A strong majority of U.S. adults (72 percent) affirmed that climate change is taking place, with 61 percent saying the U.S. government should be working to address climate change.
These are two findings from a recent poll conducted by the Energy Policy Institute at the University of Chicago and The Associated Press-NORC Center for Public Affairs Research.
Among those who affirmed the reality of climate change, 40 percent said it was “caused mostly by human activities,” and 15 percent said it was “caused entirely by human activities.”
By comparison, 32 percent said climate change was “caused equally by human activities and natural changes in the environment,” 11 percent “caused mostly by natural changes in the environment” and 2 percent “caused entirely by natural changes in the environment.”
When posed with a hypothetical situation of having a fee added to their electrical bill to help address climate change impacts, a bare majority (51 percent) said they would support a $1 per month.
Higher monthly fees received lower levels of support – $10 (39 percent approval), $20 (27 percent), $40 (31 percent), $75 (12 percent) and $100 (18 percent).
Public sentiment toward the U.S. withdrawal from the Paris Climate Agreement was mixed, with 42 percent somewhat / strongly opposed to the decision, 28 percent somewhat / strongly supporting, and 28 percent neither supporting or opposing.
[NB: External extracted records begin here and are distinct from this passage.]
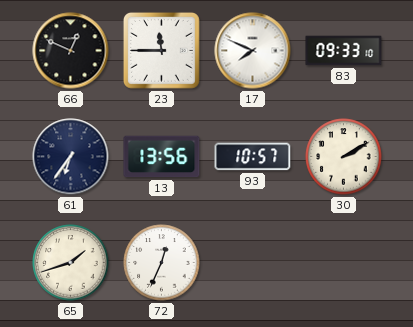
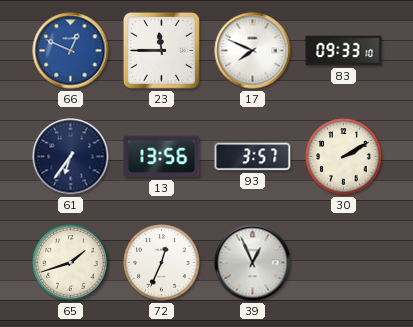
66 dial: black -> blue
93: 10:57 -> 3:57
39: none -> 12:56
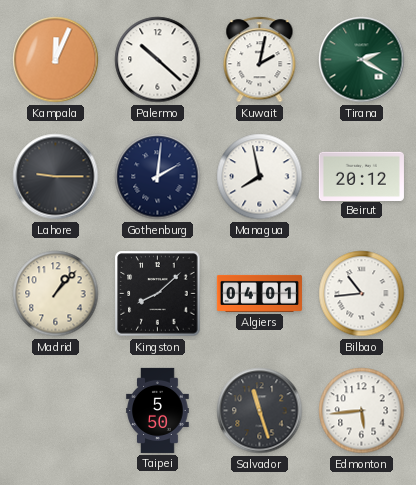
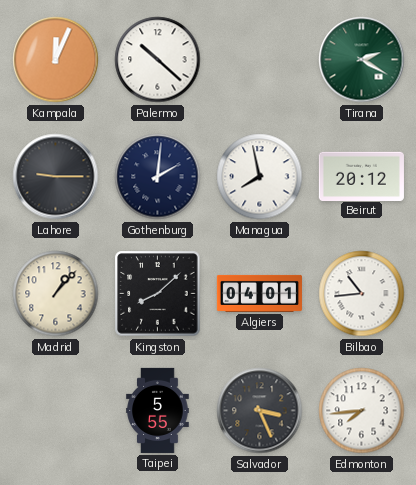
Kuwait: 2:02 -> none
Taipei: 5:50 -> 5:55
Salvador: 11:27 -> 3:26
Edmonton: 5:44 -> 7:44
The remaining 2 percent said they didn’t know or declined to respond.
Despite the mixed reaction to U.S. involvement in the international agreement, a majority (57 percent) of U.S. adults “strongly or somewhat support local governments taking action to reduce local greenhouse gas emissions.”
A similar majority (55 percent) said local governments should be doing “somewhat or much more” than they are at the present.
By comparison, 10 percent somewhat or strongly oppose local government action to address emissions, and 10 percent said local government should be doing much or somewhat less than they are currently.
“Public opinion around many energy issues tends to be fluid, with people often defaulting to partisan starting points. But this survey shows an opportunity for consensus building through discussion and debate,” said Trevor Tompson, director of The AP-NORC Center, in a press release announcing the survey’s findings. “Majorities of both Democrats and Republicans agree that climate change is happening, and there are signs that consensus could happen on other issues too.”